At the very beginning of a full scale invasion, I served with a Korean guy. Even his last name was as Korean as possible, Kim. At the same time, he didn't speak Korean, had never been to his historical homeland, and in general knew very little about Korea. I will now tell a little about how it happened, and you will understand why this story is important in the context of our war. So our Kim was born in Ukraine, went to an ordinary Ukrainian kindergarten, went to school, spoke Ukrainian since childhood, did not hear Korean even at home because his parents were forbidden to speak their native language. His parents were born in Kyrgyzstan in Central Asia.
Their families ended up there against their own will, they were exiles. They were forcibly deported from the native cities and villages where they lived for centuries. Thousands of Koreans came under Russian rule in 19th century when the Russians, concrete, large areas of Far East. Among these territories were those on which Koreans lived for a long time. For a while the Russian authorities paid almost no attention to them. They were allowed to have their own schools, their own newspapers, and celebrate Korean holidays. Even after the Bolsheviks came to power, Koreans maintained a certain level of autonomy.
But when Stalin's dictatorship began. The tyrant very quickly quarreled with Japan, and even before the beginning of the Second World War, he managed to get into a short armed conflict with it.
At what time Koreans did not have their own state. Their lands were under Japanese occupation. So the inhabitants of these lands, mostly ethnic Koreans, were Japanese citizens. That is, in the eyes of Soviet authorities, they were enemies. And Stalin saw Soviet Koreans as, as potential traitors, the fifth column of the Japanese. He declared them enemies and began repression. Writers, teachers, priests were shot. All others, the entire nation, were sent into exile into Central Asia.

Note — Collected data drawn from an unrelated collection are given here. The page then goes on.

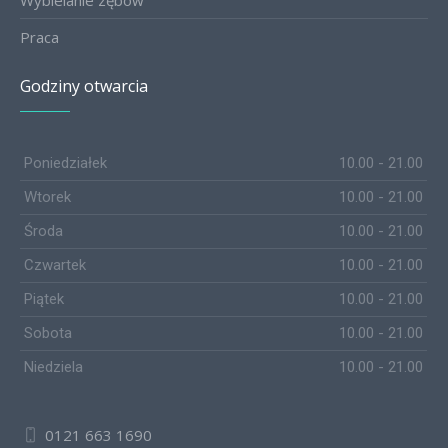
Wybielanie zębów
Praca
Godziny otwarcia
Poniedziałek
10.00 - 21.00
Wtorek
10.00 - 21.00
Środa
10.00 - 21.00
Czwartek
10.00 - 21.00
Piątek
10.00 - 21.00
Sobota
10.00 - 21.00
Niedziela
10.00 - 21.00
0121 663 1690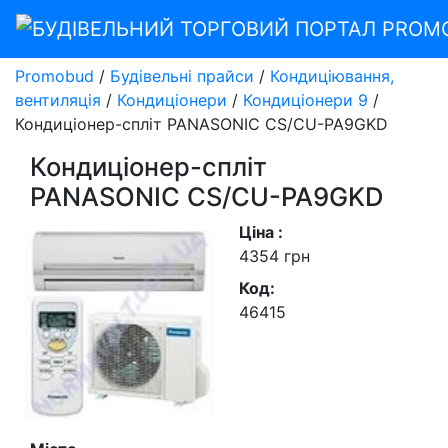
Promobud
/
Будівельні прайси
/
Кондиціювання,
вентиляція
/
Кондиціонери
/
Кондиціонери 9
/
Кондиціонер-спліт PANASONIC CS/CU-РА9GKD
Кондиціонер-спліт
PANASONIC CS/CU-РА9GKD
Ціна :
4354 грн
Код:
46415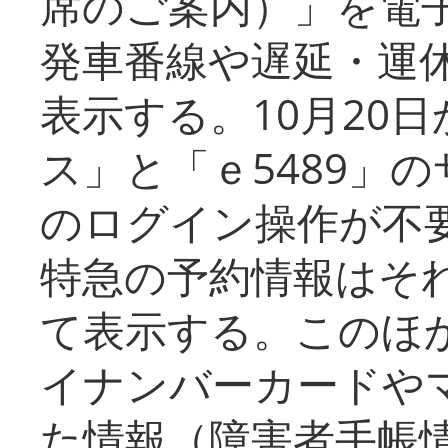
席のご案内）」を電
発車番線や遅延・運
表示する。10月20
ス」と「ｅ5489」
のログイン操作が不
特急の予約情報はそ
て表示する。このほ
イナンバーカードや
た情報（障害者手帳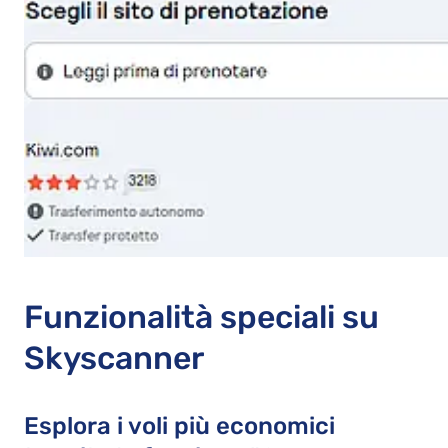
Funzionalità speciali su
Skyscanner
Esplora i voli più economici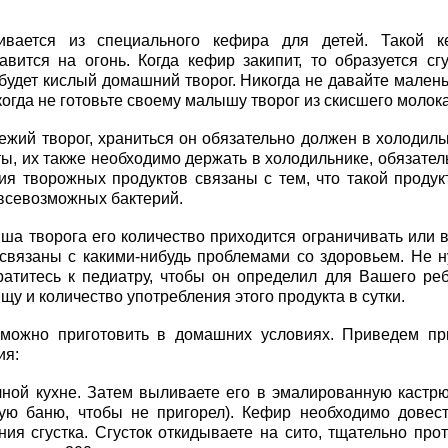
ивается из специального кефира для детей. Такой к
вится на огонь. Когда кефир закипит, то образуется сгу
 будет кислый домашний творог. Никогда не давайте мален
когда не готовьте своему малышу творог из скисшего молока
ежий творог, храниться он обязательно должен в холодиль
ы, их также необходимо держать в холодильнике, обязател
я творожных продуктов связаны с тем, что такой продукт
 всевозможных бактерий.
ша творога его количество приходится ограничивать или 
 связаны с какими-нибудь проблемами со здоровьем. Не 
атитесь к педиатру, чтобы он определил для Вашего ре
у и количество употребления этого продукта в сутки.
зможно приготовить в домашних условиях. Приведем п
ия:
 кухне. Затем выливаете его в эмалированную кастрю
ную баню, чтобы не пригорел). Кефир необходимо довес
ия сгустка. Сгусток откидываете на сито, тщательно про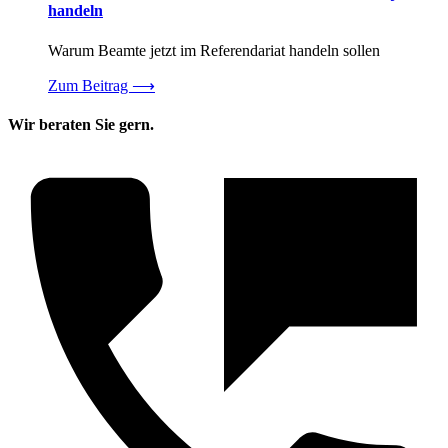
handeln
Warum Beamte jetzt im Referendariat handeln sollen
Zum Beitrag
⟶
Wir beraten Sie gern.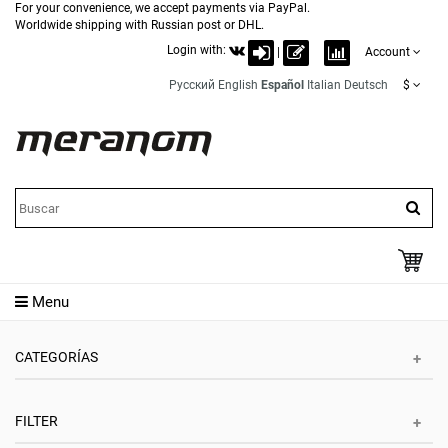
For your convenience, we accept payments via PayPal.
Worldwide shipping with Russian post or DHL.
Login with:
|
Account
Русский
English
Español
Italian
Deutsch
$
Menu
CATEGORÍAS
FILTER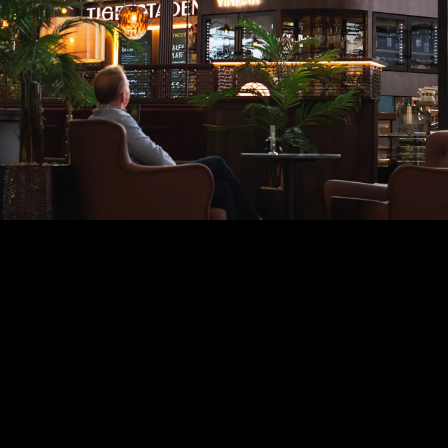
SSP
Et distinkt vinbarkonsept med
blikket vendt mot byen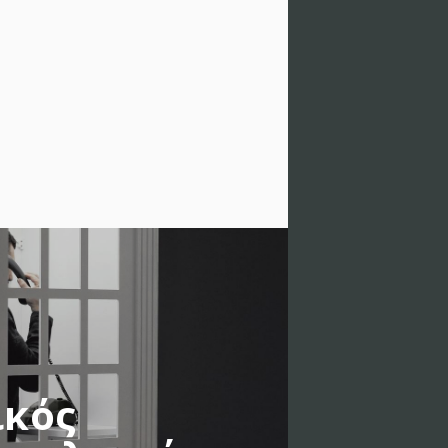
κός
WORK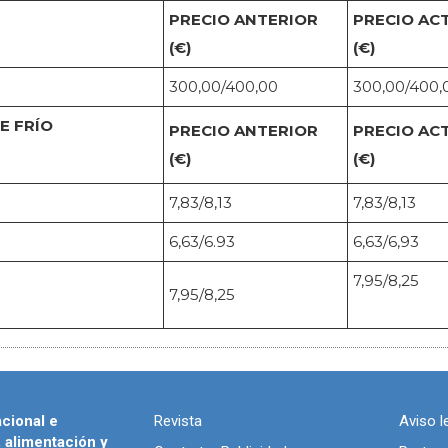
PRECIO ANTERIOR
PRECIO AC
(€)
(€)
300,00/400,00
300,00/400,
E FRÍO
PRECIO ANTERIOR
PRECIO AC
(€)
(€)
7,83/8,13
7,83/8,13
6,63/6.93
6,63/6,93
7,95/8,25
7,95/8,25
acional e
Revista
Aviso l
, alimentación y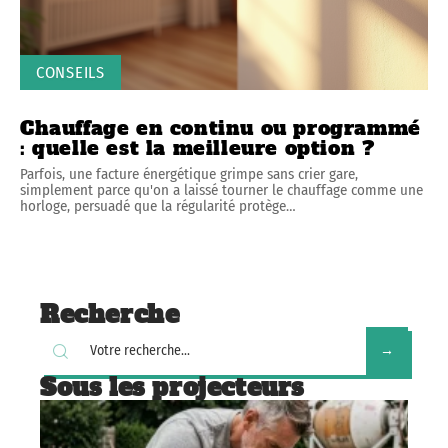
CONSEILS
Chauffage en continu ou programmé
: quelle est la meilleure option ?
Parfois, une facture énergétique grimpe sans crier gare,
simplement parce qu'on a laissé tourner le chauffage comme une
horloge, persuadé que la régularité protège
…
Recherche
Sous les projecteurs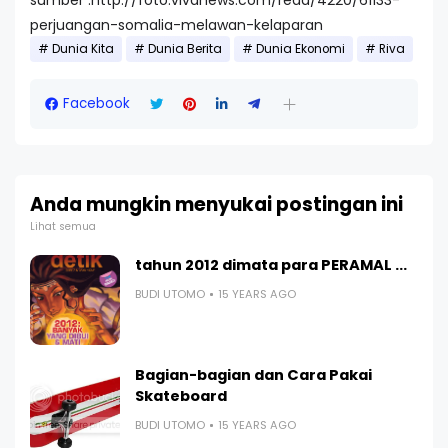
sumber :http://foto.vivanews.com/read/4220/61133-
perjuangan-somalia-melawan-kelaparan
Dunia Kita
Dunia Berita
Dunia Ekonomi
Riva
Facebook
Anda mungkin menyukai postingan ini
Lihat semua
tahun 2012 dimata para PERAMAL ...
BUDI UTOMO
15 YEARS AGO
Bagian-bagian dan Cara Pakai
Skateboard
BUDI UTOMO
15 YEARS AGO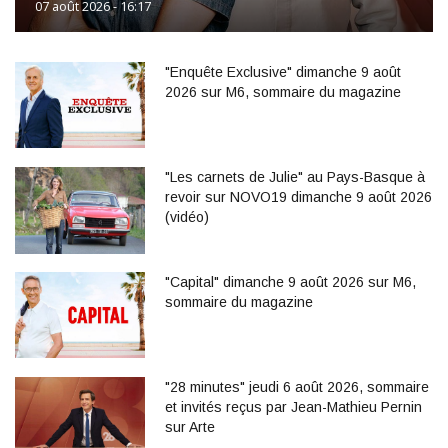
07 août 2026 - 16:17
"Enquête Exclusive" dimanche 9 août
2026 sur M6, sommaire du magazine
"Les carnets de Julie" au Pays-Basque à
revoir sur NOVO19 dimanche 9 août 2026
(vidéo)
"Capital" dimanche 9 août 2026 sur M6,
sommaire du magazine
"28 minutes" jeudi 6 août 2026, sommaire
et invités reçus par Jean-Mathieu Pernin
sur Arte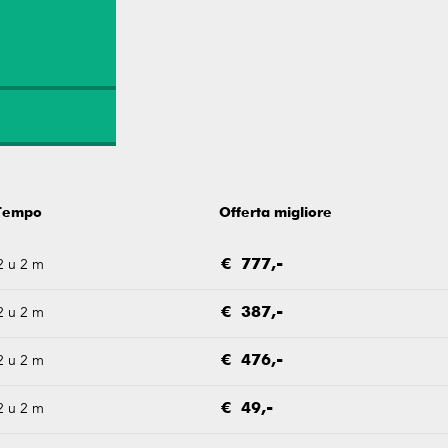
Tempo
Offerta migliore
2 u 2 m
€ 777,-
2 u 2 m
€ 387,-
2 u 2 m
€ 476,-
2 u 2 m
€ 49,-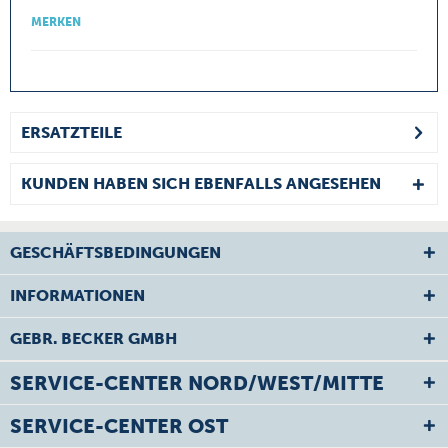
MERKEN
ERSATZTEILE
KUNDEN HABEN SICH EBENFALLS ANGESEHEN
GESCHÄFTSBEDINGUNGEN
INFORMATIONEN
GEBR. BECKER GMBH
SERVICE-CENTER NORD/WEST/MITTE
SERVICE-CENTER OST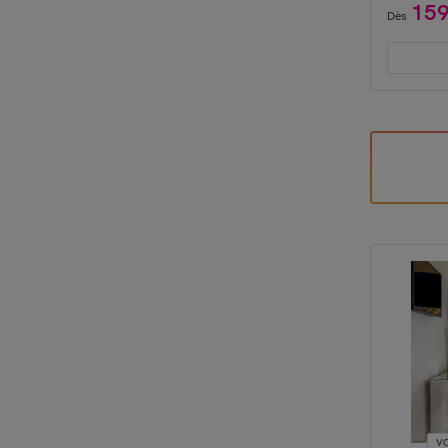
15
Dès
VO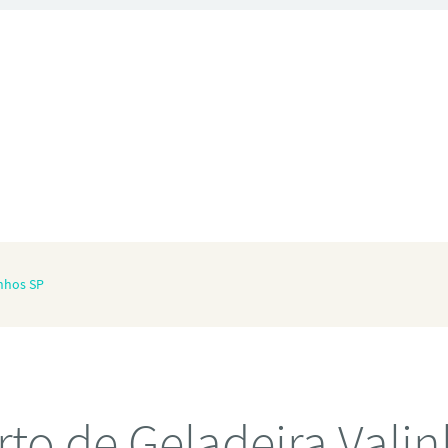
inhos SP
to de Geladeira Vali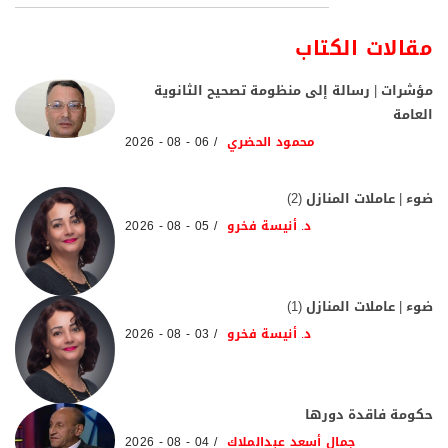
مقالات الكتاب
مؤشرات | رسالة إلى منظومة تصحيح الثانوية
العامة
محمود الحضري
06 - 08 - 2026
ضوء | عاملات المنازل (2)
د. أنيسة فخرو
05 - 08 - 2026
ضوء | عاملات المنازل (1)
د. أنيسة فخرو
03 - 08 - 2026
حكومة فاقدة دورها
جمال أسعد عبدالملاك
04 - 08 - 2026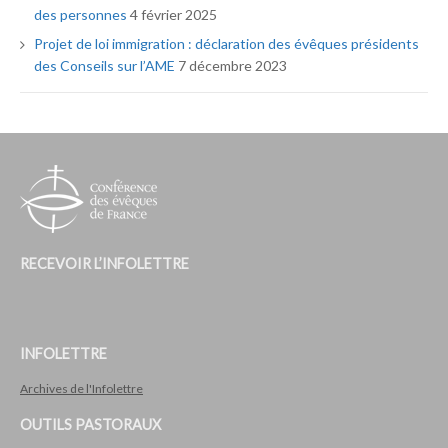
des personnes
4 février 2025
Projet de loi immigration : déclaration des évêques présidents
des Conseils sur l’AME
7 décembre 2023
RECEVOIR L’INFOLETTRE
INFOLETTRE
Archives de l'Infolettre
OUTILS PASTORAUX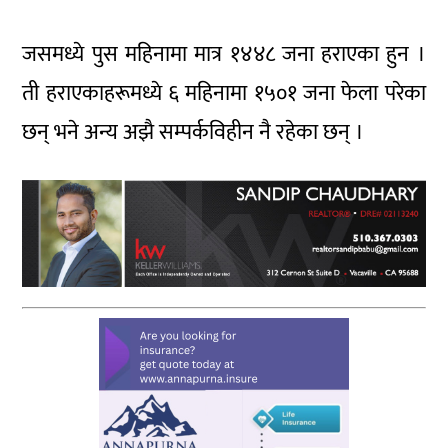
जसमध्ये पुस महिनामा मात्र १४४८ जना हराएका हुन ।
ती हराएकाहरूमध्ये ६ महिनामा १५०१ जना फेला परेका
छन् भने अन्य अझै सम्पर्कविहीन नै रहेका छन् ।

They were forbidden to speak their native language even at home. They were forbidden to celebrate their holidays. They were ordered to forget that they are Koreans. Koreans were the first people to be deported from their native places .Then their faith was shared by Chechens, Ingush, Crimean Tatars and others. Someone was more fortunate the Chechens were allowed to return home immediately after Stalin's death. Some less fortunate, the Crimean taters, for example, were never allowed to return. They did it themselves under the threat of new deportations and prison terms.
The Koreans were allowed to return home, but it turned out that the farms were destroyed. Strangers were living in their homes and no one was waiting for them there. And these Koreans simply scattered around the Soviet Union in search of better faith. That's how my Kim's grandparents and their kids ended up in Ukraine. They no longer knew their native language, did not remember the tales and stories of their people they only had surnames from the Koreans. That is, Stalin achieved his goal. Koreans stopped being Koreans. They lost themselves.
And this is almost exactly what the Russians did to the Koreans in the 1930s, they now trying to do to the Ukrainians. They want to physically destroy the bearers of Ukrainian consciousness as they once killed the Korean intelligentsia and make everyone else forget that they are Ukrainians. And Kim, with whom we fought together, said "The Russians took away from my parents the feeling that we're Koreans, and now they're trying to take away my pride in the fact that I'm Ukrainian of Korean origin, but they won't succeed.